When people are hurt, they lash out and oftentimes resort to REPRISAL.
More often than not, at the end of human relationships there is a great degree of pain, sadness, and even anger. It is in our nature to lash out and continue hurting the one we profess to love. I’ve certainly had my fair share of responding in like rather than taking the high road and walking away with my self-respect.
Most of my life, I have tried to figure out how someone that wants to correct a wrong in a relationship does so by exhibiting continued behaviors that only exacerbate the reason for the initial breakup. This applies to family, friends, and lovers alike. When a relationship comes to an end, I have always tried to walk away with dignity and respect. I feel it is important to truly try and understand what is happening in the other person’s mind and heart and gauge my reactions to the situation. This is not to say that bad behavior and emotional abuse should be tolerated or accepted, I do feel, however, that realizing someone that loves me is in their own private hell, takes the burden of owning someone else’s behavior off of my plate.

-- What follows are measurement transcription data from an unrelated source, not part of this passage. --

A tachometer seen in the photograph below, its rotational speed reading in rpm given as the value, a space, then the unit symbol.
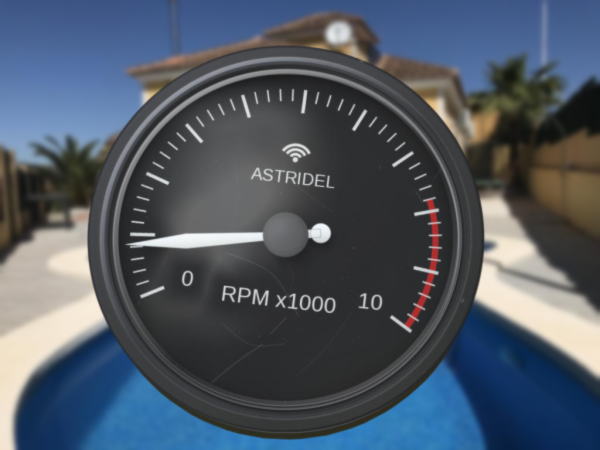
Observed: 800 rpm
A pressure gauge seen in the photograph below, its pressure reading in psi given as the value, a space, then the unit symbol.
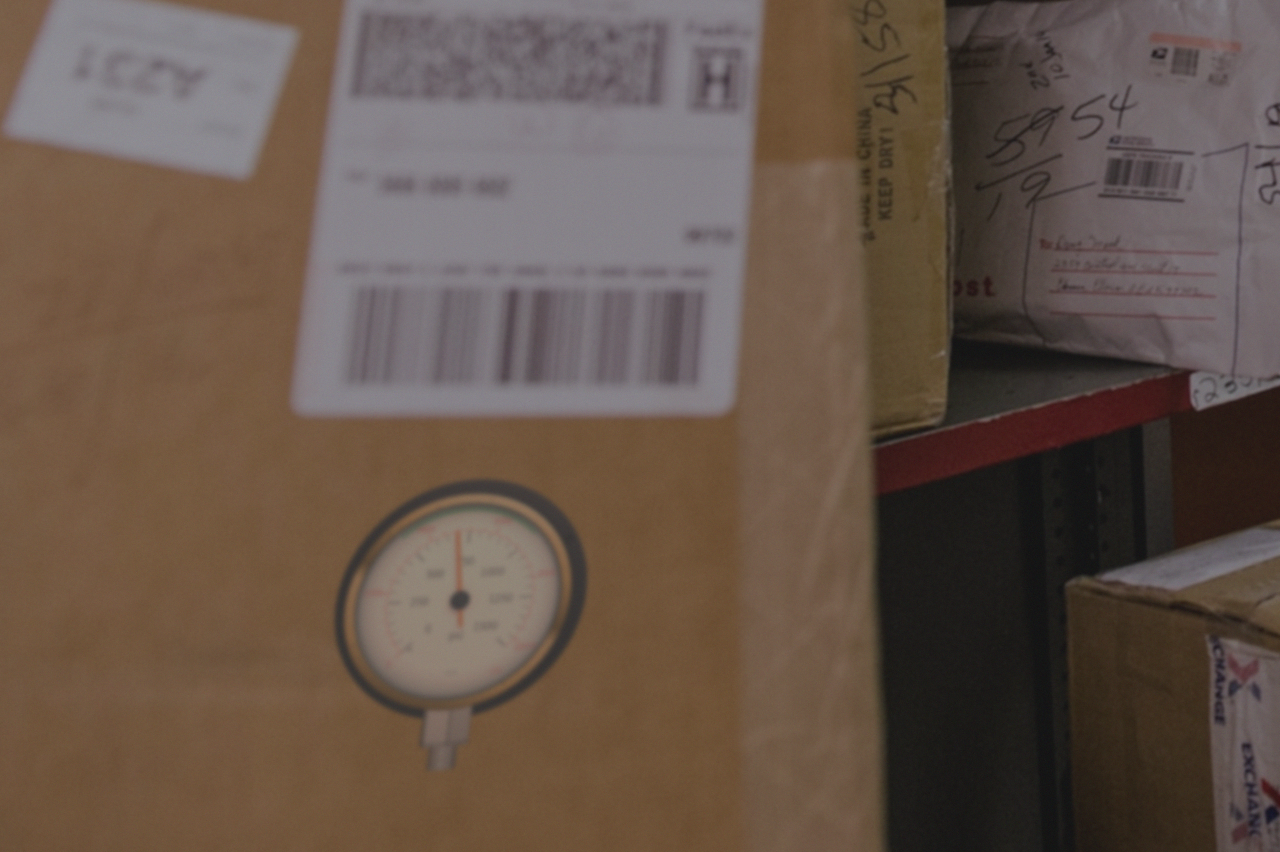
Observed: 700 psi
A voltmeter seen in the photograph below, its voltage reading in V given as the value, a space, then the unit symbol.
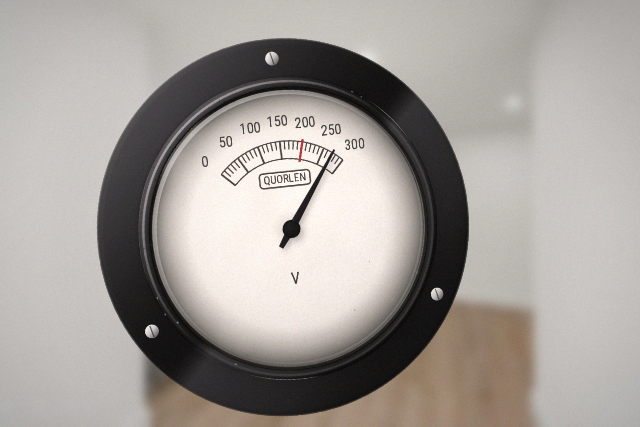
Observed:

I can honestly say I don’t understand what goes through a person’s mind when they realize something is over rather than accept it with integrity, feel the need to cause more hurt, more pain, more sadness that must be sifted through before healing can begin. I don’t understand how someone can hurt another person with intent because their agenda has not been satisfied. Again, I am working on being a better person by trying to have empathy and not responding in like to hurtful behavior. It is always easier and more satisfying in some strange way to fight back and push hate forward than it is to back away and not engage. It is difficult, to say the least, to accept that the person professing love but causing pain, is doing so out of desperation. In the end, letting go without reprisal is a way to faster healing for myself and those around me that love me.